How I keep track of notes
This is the follow-up to my post on how I keep track of tasks. It’s important for me to have a good system for keeping notes and other files organized. The problem usually turns out to be that I want them organized several different ways simultaneously: by date, by project, by person, by subject. Alas, if I keep them in files on a hard drive, I can only choose one such organizing strategy, because filesystems are a single hierarchy.
I choose to organize by date, simply because most of the time I need access to notes and files about things I’m working on now or recently. If I need to find files by project or subject, there’s a search feature in my file browser, and it works really well! So date-organization is good enough for me.
Inside my home directory, I have a directory per year, and inside that, a directory per month. If I write a note today, it goes into the $HOME/etc/2010/07/03/ directory. The filename starts with today’s date. That’s the simple organizing principle behind my note system. It also lets me eventually move things off my computer into permanent storage, so I don’t have to keep backing things up forever and carrying around infinite amounts of data. I keep the last couple of years; if I need access to notes or projects from 2006, I can go pull a hard drive off the shelf and pop it into my hard drive dock (buy one of those, and you’ll never get ripped off again by external drives with their own enclosures and power supplies).
I still need a quick way to create files and place them there, or move them there after I create them. For creating files, I use Vim. There is nothing better than a plain-text editor for me. My Vim settings are such that if I begin a line with a hyphen, Vim keeps nice indentation for me, making it easy to take notes in bulleted lists with proper indentation. If you’re on a call with me and you hear typing, I’m probably taking notes into Vim.
But it’s a pain to type out the full path to the file including the year, month, and date. So I created some helper scripts and put them into my $PATH. The most important are ‘t’ and ‘c’. ‘t’ simply uses Vim to edit a file. (It also creates any required directories, based on today’s date.) So if I am on a call with Joe, I just type ‘t joe’ into a terminal, and I’m editing /home/baron/etc/2010/07/03-joe.txt.
The ‘c’ tool cats the file’s contents. If I type ‘c joe’, it executes ‘cat /home/baron/etc/2010/07/03-joe.txt’. This makes it easy to grep, copy and paste, and so on.
There are a few more tools: the ‘m’ tool moves any file into the date-based hierarchy, so if I save a PDF of an order-confirmation page, for example, I can then ‘m’ it and it goes into its proper place. And I have a few tools to list files I created today, yesterday, this week, and this month.
I have a very important convention: when I’m taking notes and something becomes my responsibility to follow up on, I type TODO in the notes. After the call ends, I can grep for TODO in the file and quickly transfer the item into the task system I described in the post linked from above. This is how I can be confident that I’m not forgetting anything I’m supposed to do: I take notes and write it out as it happens, and then review the notes afterwards.

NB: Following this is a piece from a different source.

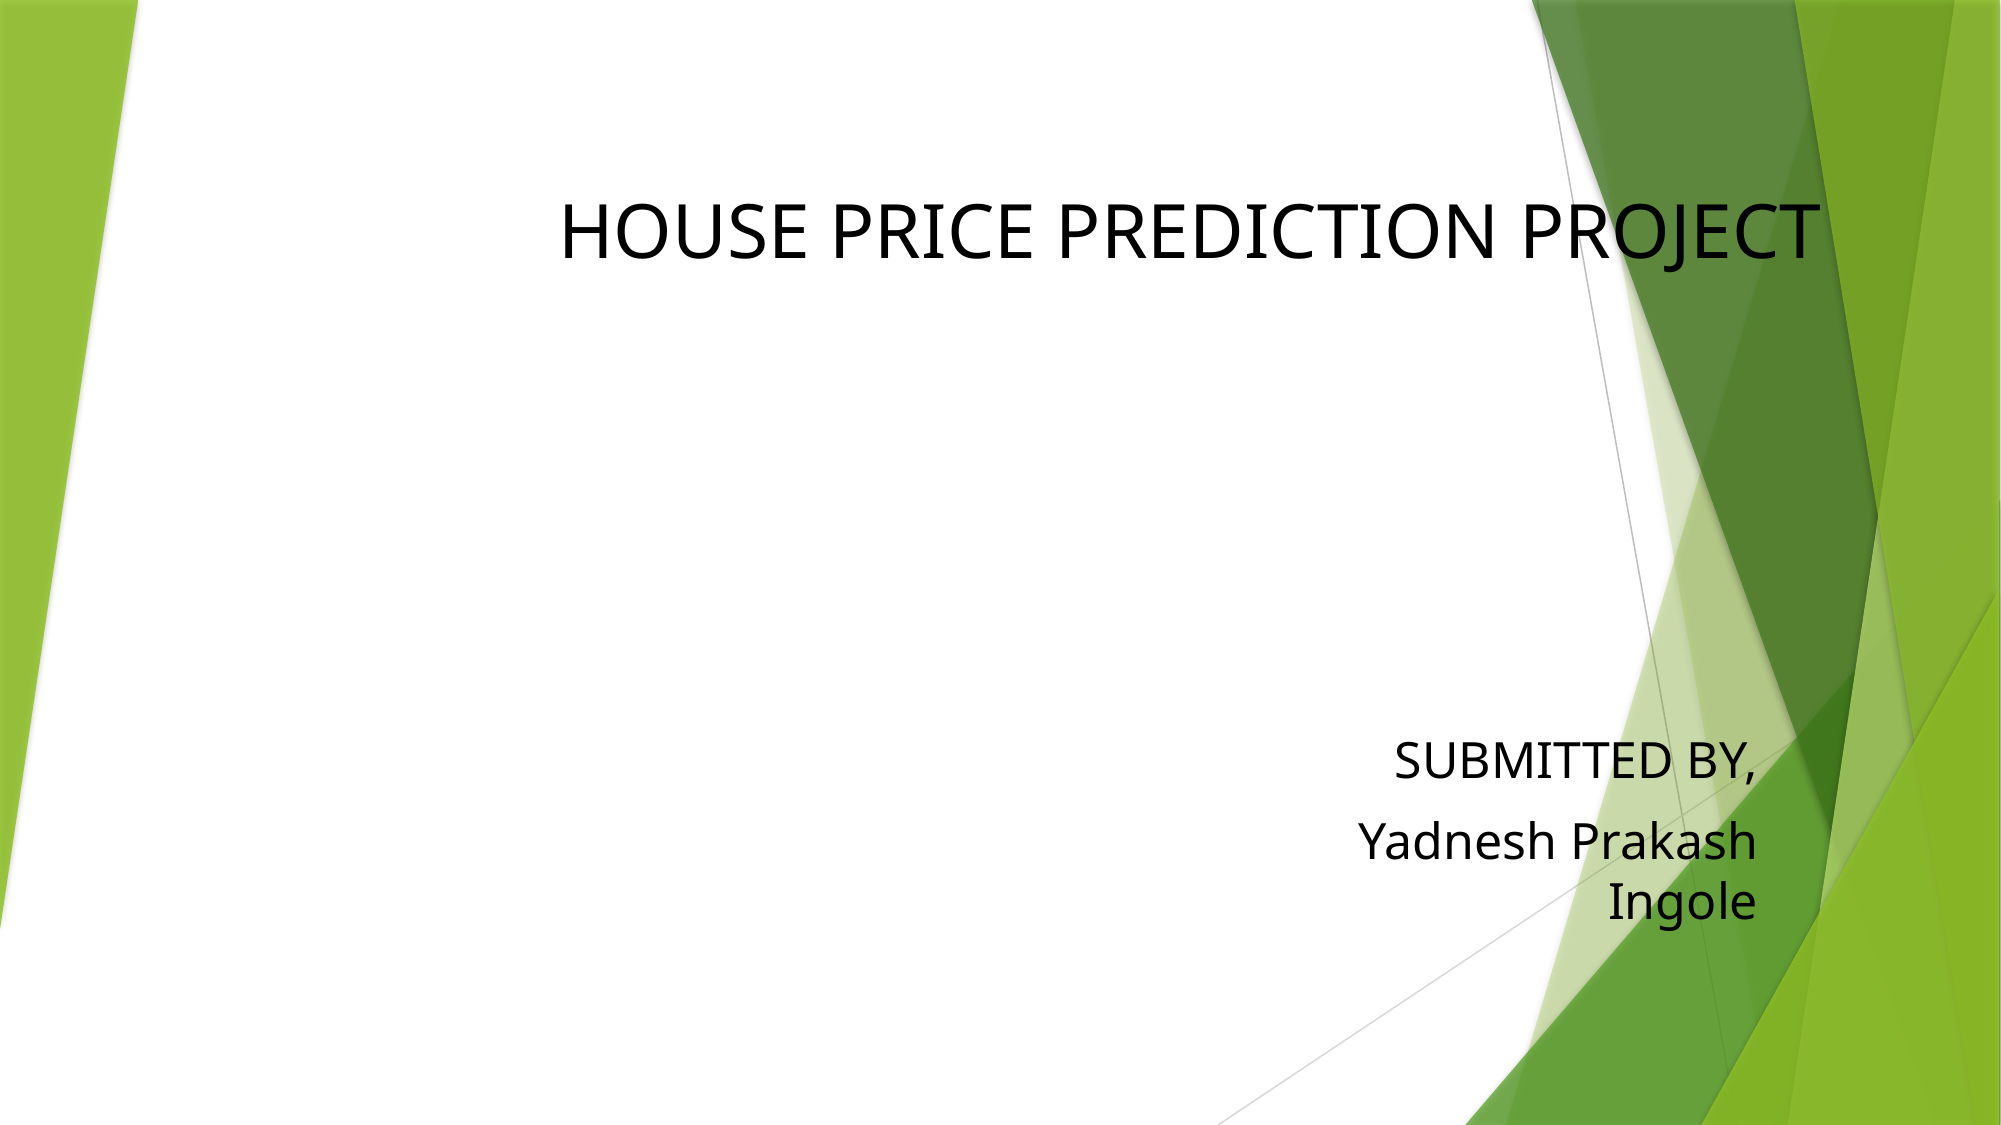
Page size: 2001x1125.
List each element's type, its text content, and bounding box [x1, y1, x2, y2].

All told, this system kind of feels too simple to be a system. Everyone else seems to use complicated online gizmos named after groceries, or whizbang apps created by 37Signals, but I’ve found none of them to meet my needs, and just went back to basics. Basic is good. Basic works. Basic lets me concentrate on what I’m doing.
As I said in my previous post, part of this is based on the GTD book, which I read through a couple of times (with a year in between) and picked the parts that made sense to me. I think it’s a useful book to read, if you’re having trouble organizing yourself. I would just caution against spending all your energy getting organized — leave a little energy for actually doing your work!